■ **TRY IT**
Count the lines in the data below that have "cuentas" in them, and reply with only that number.

BEGIN ENTRIES SHOWN

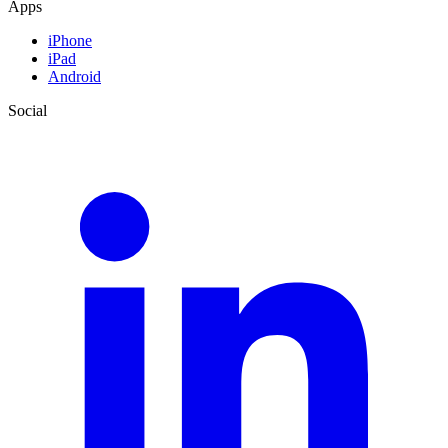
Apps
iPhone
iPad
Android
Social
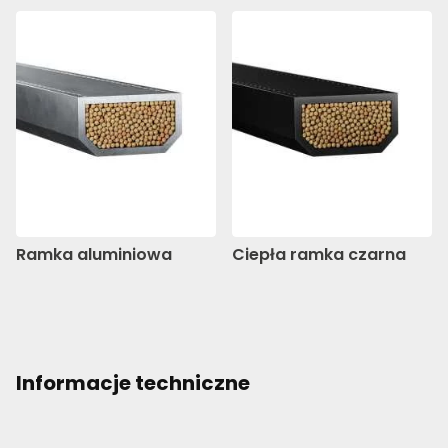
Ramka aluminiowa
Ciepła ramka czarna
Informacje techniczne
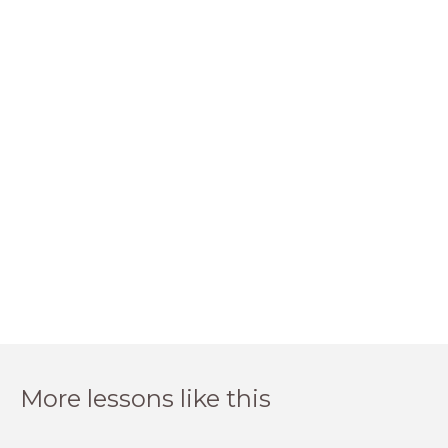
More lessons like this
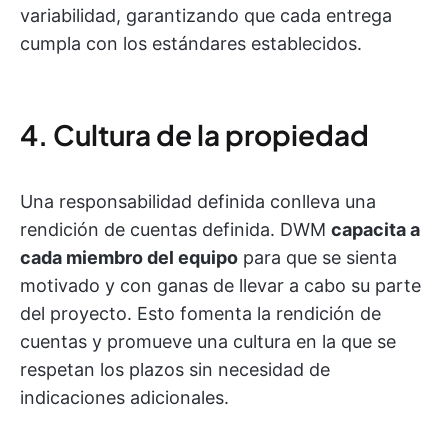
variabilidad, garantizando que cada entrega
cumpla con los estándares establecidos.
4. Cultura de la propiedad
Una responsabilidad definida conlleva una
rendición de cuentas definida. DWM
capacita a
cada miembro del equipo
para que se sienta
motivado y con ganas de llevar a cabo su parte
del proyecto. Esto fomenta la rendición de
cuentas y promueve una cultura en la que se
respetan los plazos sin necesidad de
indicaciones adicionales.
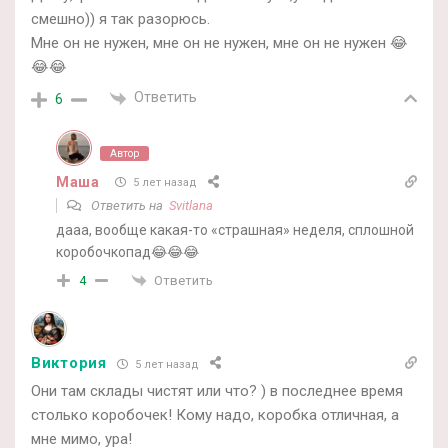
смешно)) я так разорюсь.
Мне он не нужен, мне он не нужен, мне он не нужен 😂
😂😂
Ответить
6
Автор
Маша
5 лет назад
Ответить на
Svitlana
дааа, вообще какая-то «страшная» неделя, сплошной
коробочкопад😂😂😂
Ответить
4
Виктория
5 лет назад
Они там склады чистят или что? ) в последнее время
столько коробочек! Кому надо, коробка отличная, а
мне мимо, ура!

END ENTRIES SHOWN
BEGIN ENTRIES SHOWN

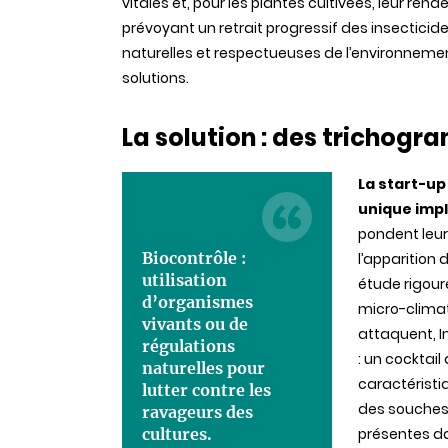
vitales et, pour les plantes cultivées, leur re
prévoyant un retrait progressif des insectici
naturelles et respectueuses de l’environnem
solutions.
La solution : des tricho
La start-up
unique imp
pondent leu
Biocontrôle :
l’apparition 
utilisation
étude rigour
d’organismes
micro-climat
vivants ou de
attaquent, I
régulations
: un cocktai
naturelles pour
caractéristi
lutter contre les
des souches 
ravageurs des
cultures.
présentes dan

END ENTRIES SHOWN
BEGIN ENTRIES SHOWN

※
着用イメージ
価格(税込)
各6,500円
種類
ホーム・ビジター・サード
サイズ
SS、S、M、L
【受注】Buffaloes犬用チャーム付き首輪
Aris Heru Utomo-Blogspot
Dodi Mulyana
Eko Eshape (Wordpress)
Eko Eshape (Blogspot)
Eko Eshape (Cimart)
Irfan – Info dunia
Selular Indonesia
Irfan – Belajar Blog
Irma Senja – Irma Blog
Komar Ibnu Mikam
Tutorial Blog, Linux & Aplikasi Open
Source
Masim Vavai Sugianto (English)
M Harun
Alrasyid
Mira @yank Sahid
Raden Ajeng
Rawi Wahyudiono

END ENTRIES SHOWN

■ **ANSWER SECTION**
2